De la même façon, un score génétique peut être calculé (gènes familiaux et génotypage des facteurs connus pour modifier le risque de mélanome). L’addition des scores cliniques, d’imagerie et génétiques permet de définir un score de risque global. Parmi les nouveaux outils diagnostiques, la photographie 3D corps entier a fait la preuve de son intérêt pour la détection précoce du mélanome, en particulier chez les patients avec des nævi dysplasiques(4).
L'IA AMÉLIORE LA PRÉCISION DU DIAGNOSTIC
Les progrès de la télémédecine et de l’IA diagnostique conduisent aujourd’hui à intégrer ces outils pour la détection des cancers de la peau et en particulier du mélanome. Selon une publication récente, la prise de décision clinique fondée sur une IA de bonne qualité améliore la précision du diagnostic par rapport à l’IA ou au médecin, seuls. Les cliniciens les moins expérimentés tirent le meilleur parti de l’assistance de l’IA(5). A contrario, une IA défectueuse est susceptible d’induire en erreur tout clinicien, aussi expérimenté soit-il.
Bien que les algorithmes de classification de l’intelligence artificielle aient atteint des performances de niveau expert dans des études contrôlées examinant des images uniques, dans la pratique, les dermatologues fondent leur jugement de manière holistique sur plusieurs lésions d’un même patient. Pour remédier à cette divergence de méthode, des algorithmes ont été développés en utilisant des données du contexte clinique et des données plus générales concernant les patients. De même, les images collectées doivent couvrir de larges champs cutanés. Un identifiant permet de repérer dans la base de données les images appartenant à un même patient. Ainsi, V. Rotemberg a collecté les données de 2056 patients (20,8 % avec au moins un mélanome ; 79,2 % sans aucun mélanome), avec une moyenne de 16 lésions par patient, soit 33 126 images dermoscopiques dont 584 (1,8 %) seulement étaient des mélanomes confirmés en histopathologie. Ce type d’approche est particulièrement utile pour éliminer les faux positifs chez les patients présentant de nombreux nævi atypiques(6).
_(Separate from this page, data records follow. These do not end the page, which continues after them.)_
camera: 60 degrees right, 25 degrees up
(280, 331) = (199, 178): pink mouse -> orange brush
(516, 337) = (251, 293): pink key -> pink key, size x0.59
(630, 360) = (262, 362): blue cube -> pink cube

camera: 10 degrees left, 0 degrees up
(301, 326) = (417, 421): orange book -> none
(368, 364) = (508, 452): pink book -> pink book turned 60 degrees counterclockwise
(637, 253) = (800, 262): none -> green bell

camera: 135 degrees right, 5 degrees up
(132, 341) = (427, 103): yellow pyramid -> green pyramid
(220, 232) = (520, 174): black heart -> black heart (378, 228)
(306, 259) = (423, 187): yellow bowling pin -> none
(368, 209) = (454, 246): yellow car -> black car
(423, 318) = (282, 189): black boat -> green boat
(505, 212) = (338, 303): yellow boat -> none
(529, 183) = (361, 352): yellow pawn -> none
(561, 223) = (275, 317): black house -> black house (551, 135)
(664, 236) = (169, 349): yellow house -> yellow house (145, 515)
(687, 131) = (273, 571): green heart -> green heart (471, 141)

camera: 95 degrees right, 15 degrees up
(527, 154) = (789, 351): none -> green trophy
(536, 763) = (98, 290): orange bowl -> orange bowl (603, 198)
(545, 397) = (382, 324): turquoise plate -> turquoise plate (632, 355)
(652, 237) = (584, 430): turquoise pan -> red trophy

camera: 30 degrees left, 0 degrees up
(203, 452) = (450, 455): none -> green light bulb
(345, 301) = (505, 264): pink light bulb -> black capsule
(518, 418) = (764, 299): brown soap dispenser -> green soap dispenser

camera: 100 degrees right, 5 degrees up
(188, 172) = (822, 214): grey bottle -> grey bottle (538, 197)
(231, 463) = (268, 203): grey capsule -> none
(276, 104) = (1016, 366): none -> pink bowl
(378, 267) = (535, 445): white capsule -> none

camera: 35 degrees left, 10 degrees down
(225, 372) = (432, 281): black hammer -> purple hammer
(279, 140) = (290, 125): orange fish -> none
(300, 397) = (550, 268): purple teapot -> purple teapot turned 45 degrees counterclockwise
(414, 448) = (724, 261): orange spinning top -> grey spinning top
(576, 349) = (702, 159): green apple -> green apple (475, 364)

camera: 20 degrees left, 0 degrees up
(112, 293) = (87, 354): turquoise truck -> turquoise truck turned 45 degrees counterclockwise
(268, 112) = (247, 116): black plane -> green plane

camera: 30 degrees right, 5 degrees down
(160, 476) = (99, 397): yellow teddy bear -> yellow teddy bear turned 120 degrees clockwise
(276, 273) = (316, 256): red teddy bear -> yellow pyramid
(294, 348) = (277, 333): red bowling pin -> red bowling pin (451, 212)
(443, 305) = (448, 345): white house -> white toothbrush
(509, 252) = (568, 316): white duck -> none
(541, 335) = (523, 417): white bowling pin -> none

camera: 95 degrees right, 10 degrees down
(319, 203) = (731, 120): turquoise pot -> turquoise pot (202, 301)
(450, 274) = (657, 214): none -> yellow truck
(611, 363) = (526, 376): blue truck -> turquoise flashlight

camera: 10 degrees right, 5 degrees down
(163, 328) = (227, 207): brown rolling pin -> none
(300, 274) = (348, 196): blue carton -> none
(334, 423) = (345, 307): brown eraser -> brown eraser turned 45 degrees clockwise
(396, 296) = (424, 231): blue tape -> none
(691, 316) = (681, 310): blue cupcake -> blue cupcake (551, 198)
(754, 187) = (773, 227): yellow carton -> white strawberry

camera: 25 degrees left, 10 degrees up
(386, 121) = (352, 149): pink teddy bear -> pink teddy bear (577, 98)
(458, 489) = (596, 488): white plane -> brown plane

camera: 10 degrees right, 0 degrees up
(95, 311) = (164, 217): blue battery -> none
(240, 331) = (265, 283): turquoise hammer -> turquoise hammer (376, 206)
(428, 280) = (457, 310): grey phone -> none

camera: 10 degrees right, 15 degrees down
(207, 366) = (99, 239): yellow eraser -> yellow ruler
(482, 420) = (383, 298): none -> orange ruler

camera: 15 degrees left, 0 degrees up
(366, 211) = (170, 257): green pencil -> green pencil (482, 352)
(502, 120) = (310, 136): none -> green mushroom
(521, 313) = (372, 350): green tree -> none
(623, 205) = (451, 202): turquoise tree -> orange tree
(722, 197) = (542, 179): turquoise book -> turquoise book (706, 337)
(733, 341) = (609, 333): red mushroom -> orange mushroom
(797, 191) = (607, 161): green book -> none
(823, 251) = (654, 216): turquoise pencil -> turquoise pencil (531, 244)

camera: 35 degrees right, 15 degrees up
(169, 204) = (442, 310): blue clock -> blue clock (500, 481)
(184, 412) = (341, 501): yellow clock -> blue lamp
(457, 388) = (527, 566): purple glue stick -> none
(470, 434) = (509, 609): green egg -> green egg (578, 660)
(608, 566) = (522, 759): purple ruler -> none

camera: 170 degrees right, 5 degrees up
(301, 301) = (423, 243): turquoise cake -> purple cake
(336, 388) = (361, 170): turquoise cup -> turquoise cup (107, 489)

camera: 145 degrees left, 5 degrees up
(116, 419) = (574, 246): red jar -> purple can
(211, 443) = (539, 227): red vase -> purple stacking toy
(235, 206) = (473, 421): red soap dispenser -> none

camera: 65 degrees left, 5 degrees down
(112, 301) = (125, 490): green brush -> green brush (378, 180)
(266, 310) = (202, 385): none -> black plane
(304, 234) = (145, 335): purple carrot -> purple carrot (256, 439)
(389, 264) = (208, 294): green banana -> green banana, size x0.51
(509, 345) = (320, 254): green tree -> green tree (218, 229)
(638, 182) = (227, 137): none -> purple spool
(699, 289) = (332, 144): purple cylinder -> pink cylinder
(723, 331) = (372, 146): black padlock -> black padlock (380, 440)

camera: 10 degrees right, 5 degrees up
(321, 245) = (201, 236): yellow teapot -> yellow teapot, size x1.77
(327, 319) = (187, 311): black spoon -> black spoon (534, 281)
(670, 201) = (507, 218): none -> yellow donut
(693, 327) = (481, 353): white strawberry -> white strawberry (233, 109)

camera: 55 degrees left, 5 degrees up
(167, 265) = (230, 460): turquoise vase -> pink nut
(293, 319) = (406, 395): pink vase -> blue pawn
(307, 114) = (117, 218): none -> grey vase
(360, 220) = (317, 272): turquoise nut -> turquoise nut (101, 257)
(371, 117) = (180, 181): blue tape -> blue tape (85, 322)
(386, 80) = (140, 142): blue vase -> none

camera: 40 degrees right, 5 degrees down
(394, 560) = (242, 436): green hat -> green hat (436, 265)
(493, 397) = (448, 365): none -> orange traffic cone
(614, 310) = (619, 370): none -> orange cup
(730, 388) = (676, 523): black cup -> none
De même, l’identification des lésions pigmentées suspectes (LPS) facilite le diagnostic précoce de mélanome ; elle améliore son pronostic et réduit drastiquement les coûts de traitement. Dans ce contexte, L.R. Soenksen a développé un système d’analyse à l’aide de réseaux de neurones à convolution profonde (DCNN). Avec 38 283 données collectées auprès de 133 patients et 15244 images prises à l’aide de caméras non thermoscopiques de qualité grand public, le système a permis de distinguer les LPS des lésions non suspectes avec une sensibilité de 90,3 % et une spécificité de 89,9%(7). Ainsi, l’IA peut apporter son aide à la détection des mélanomes à deux niveaux. Avant l’avis du clinicien et après analyse et interprétation des lésions (à partir de photographies corps entier), elle peut opérer un tri automatique des images à présenter au praticien. L’IA peut également fournir un second avis qui aidera le clinicien à confirmer ou à modifier sa première analyse(8).